ABGEDRUCKTER TEXT:
····················

Das Thema Frauenmangel im Management ist heute salonfähig. Aufgerüttelt hat nicht nur das Scheitern der Frauen bei der letzten Bundesratswahl. Unter den Nägeln brennt auch der volkswirtschaftliche Verlust, der durch die Ausbildung von Frauen und deren Ausscheiden aus dem Berufsleben entsteht. Bisher blieb es hauptsächlich bei schönen Absichten.

····················

VORLIEGENDE ANGABEN:

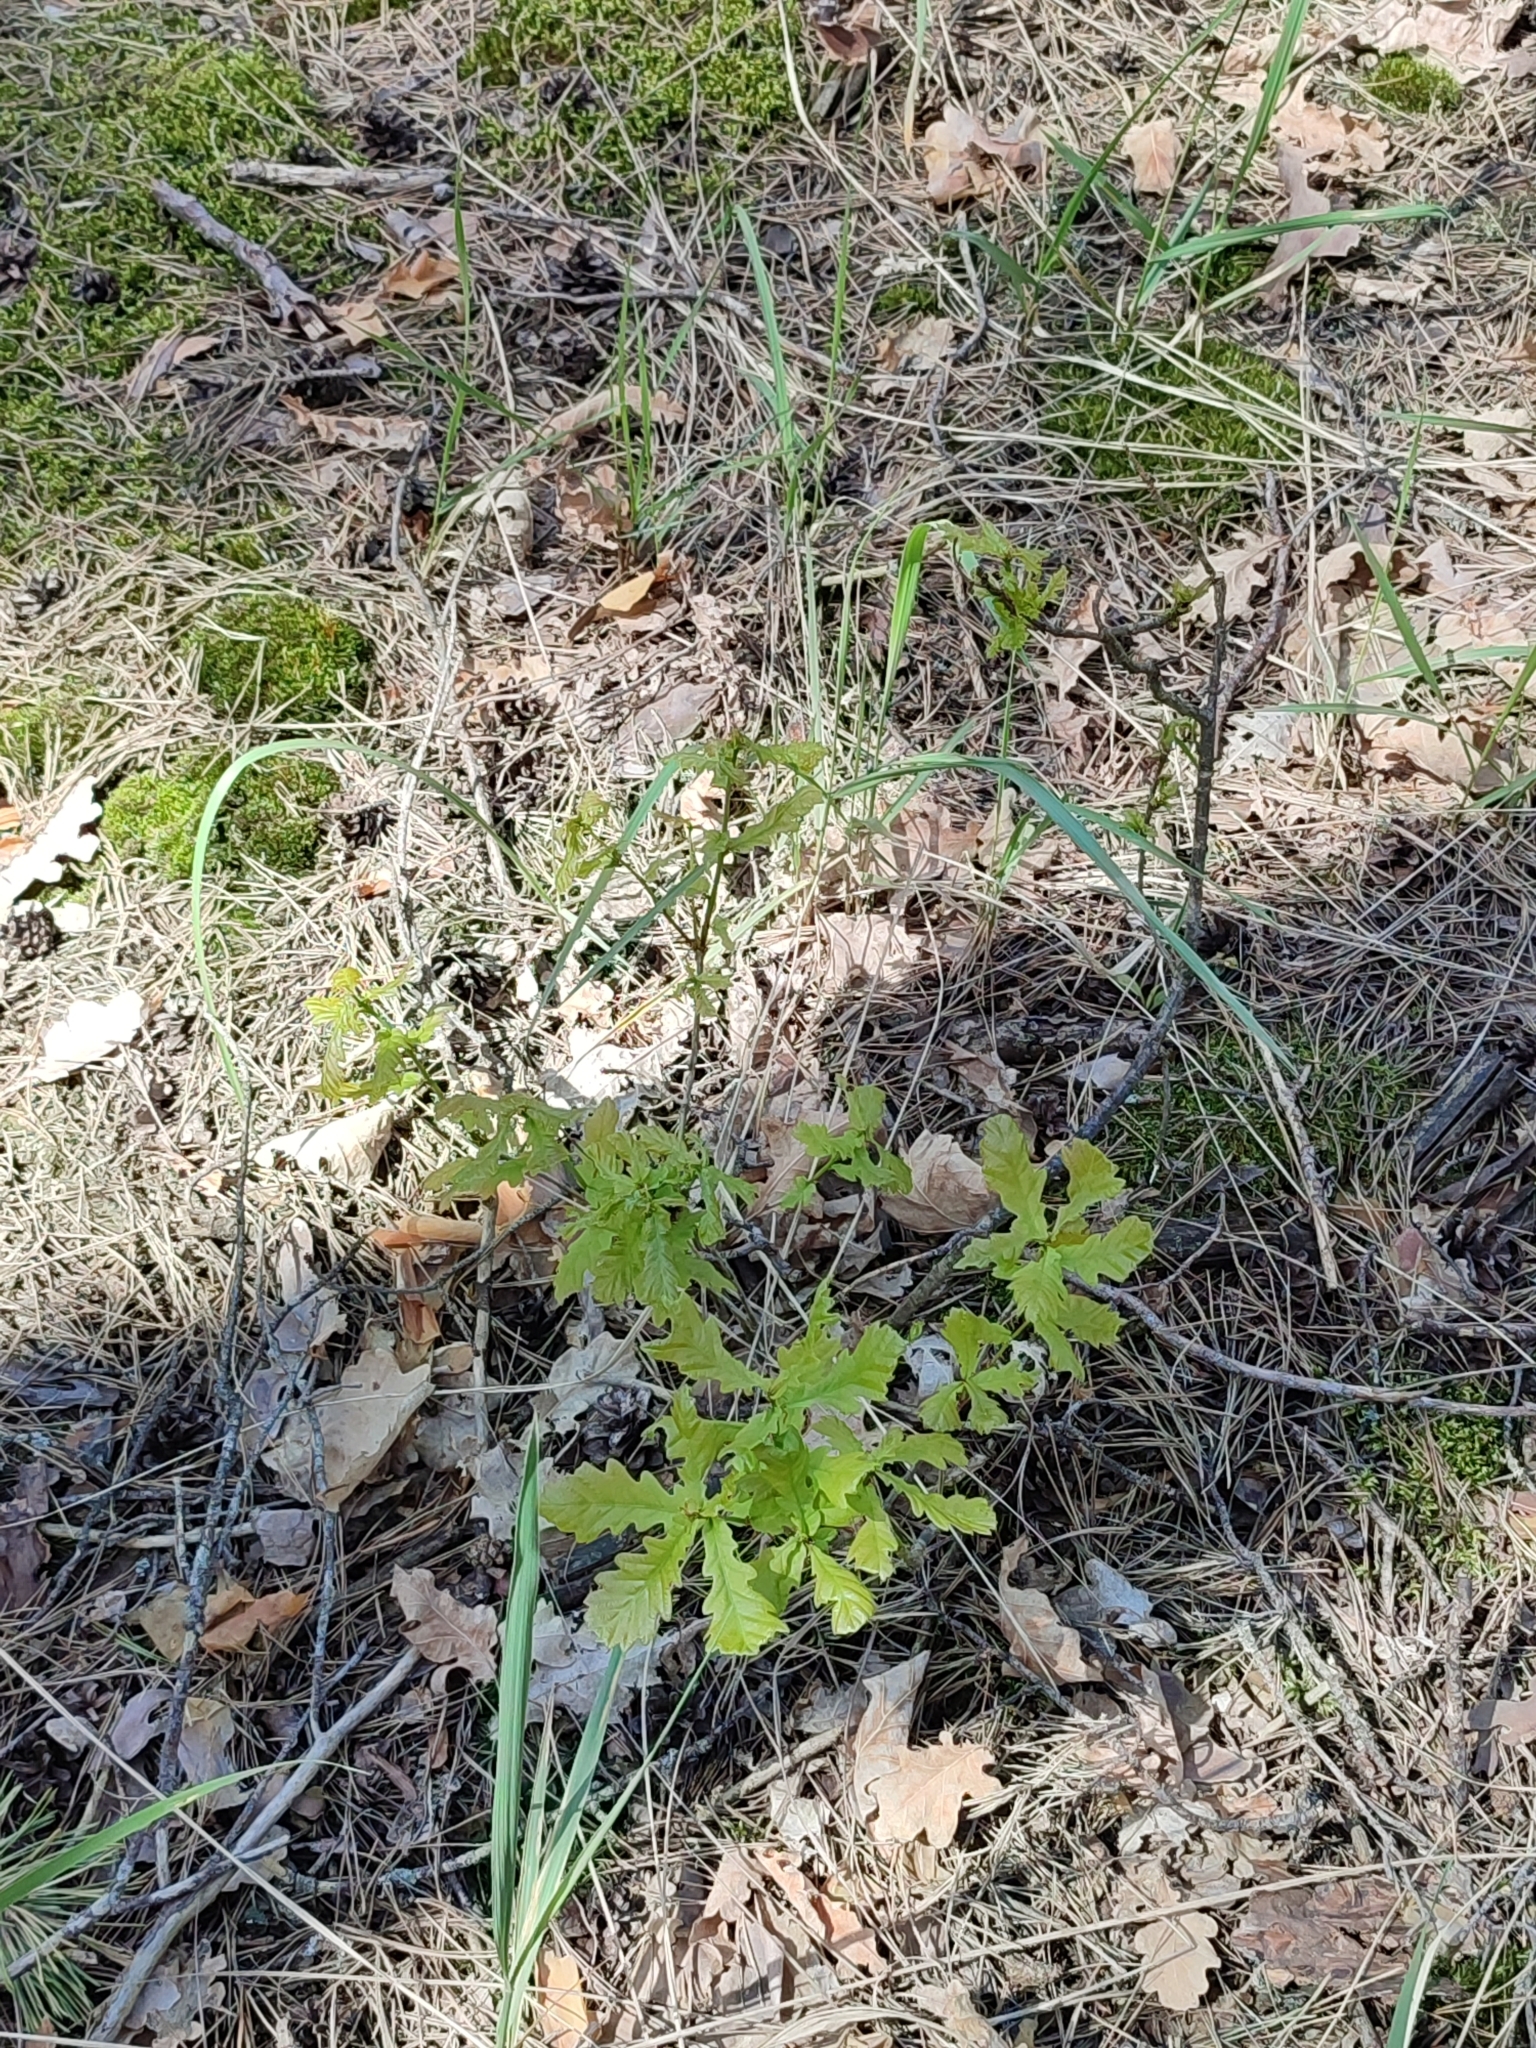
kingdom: Plantae
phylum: Tracheophyta
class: Magnoliopsida
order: Fagales
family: Fagaceae
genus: Quercus
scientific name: Quercus robur
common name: Pedunculate oak
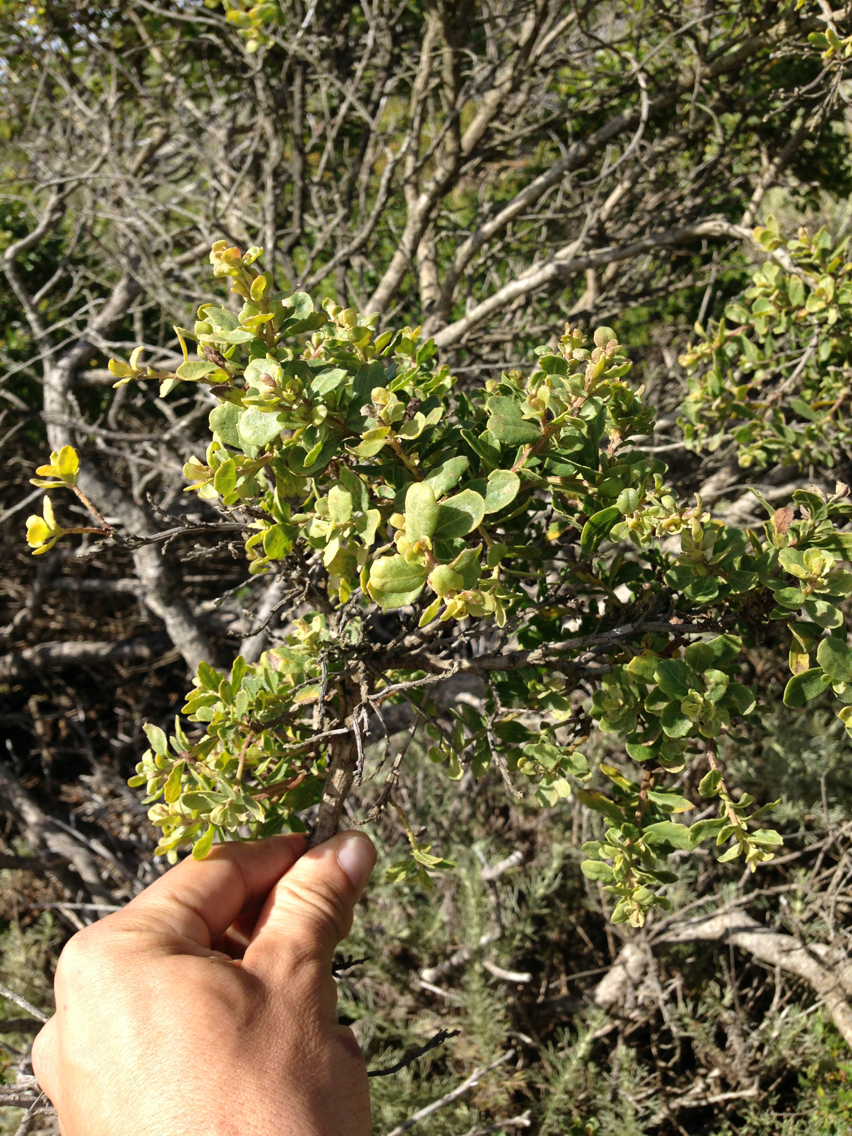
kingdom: Plantae
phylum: Tracheophyta
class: Magnoliopsida
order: Asterales
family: Asteraceae
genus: Baccharis
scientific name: Baccharis pilularis
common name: Coyotebrush
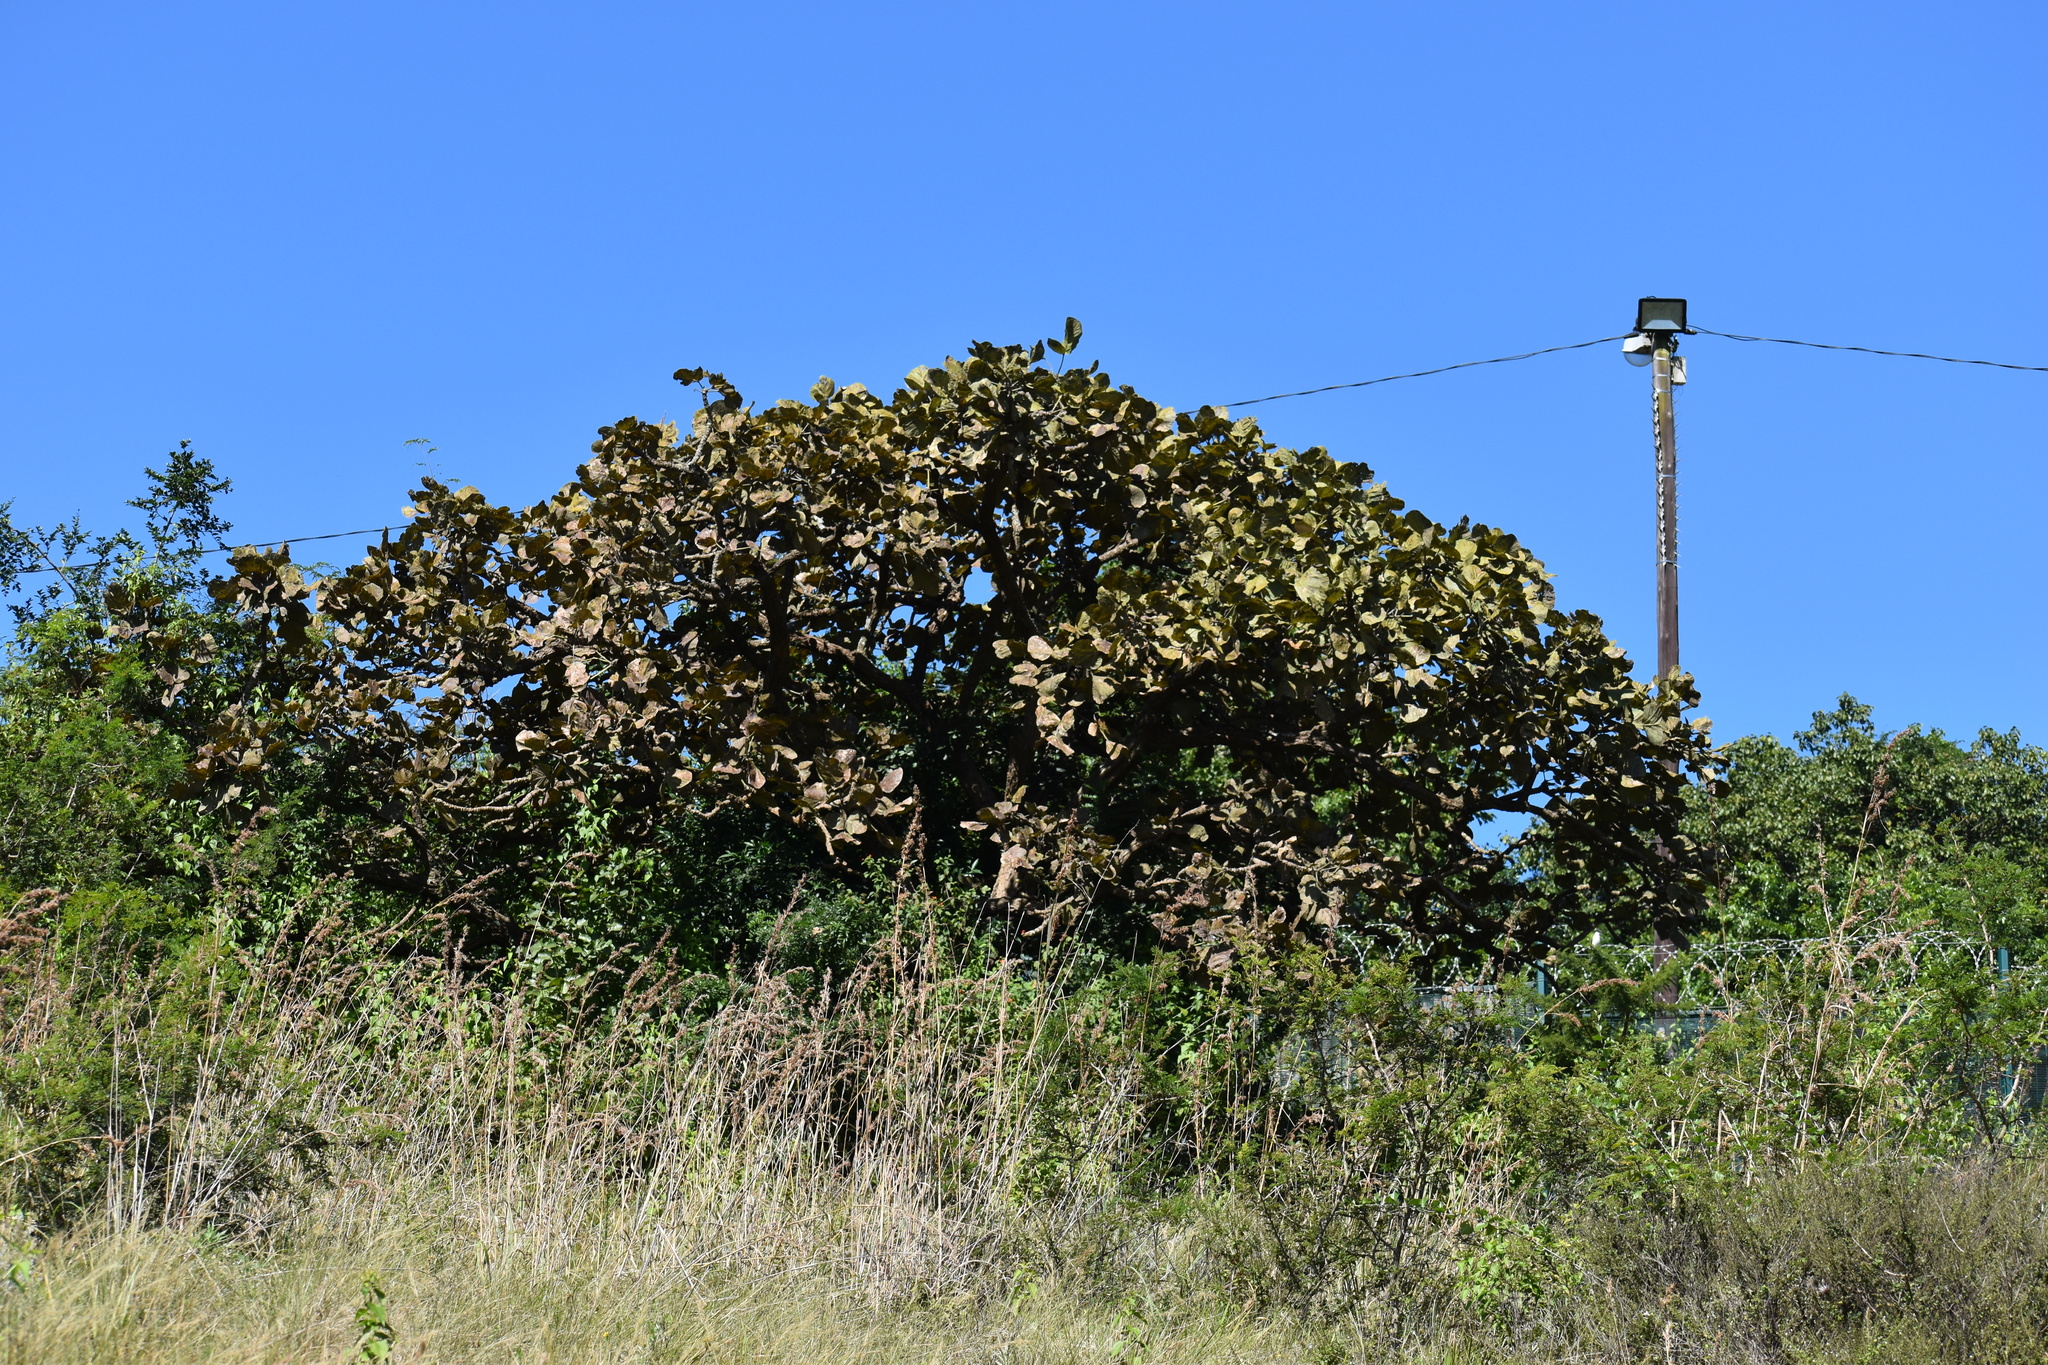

····················

ARBEITSAUFTRAG:
Gib aus dem Text über den Frauenmangel im Management die Stelle wortgetreu wieder, die bei den Worten "Das Thema Frauenmangel" beginnt und nach "bei schönen Absichten." endet.

FERTIGE LÖSUNG:
Das Thema Frauenmangel im Management ist heute salonfähig. Aufgerüttelt hat nicht nur das Scheitern der Frauen bei der letzten Bundesratswahl. Unter den Nägeln brennt auch der volkswirtschaftliche Verlust, der durch die Ausbildung von Frauen und deren Ausscheiden aus dem Berufsleben entsteht. Bisher blieb es hauptsächlich bei schönen Absichten.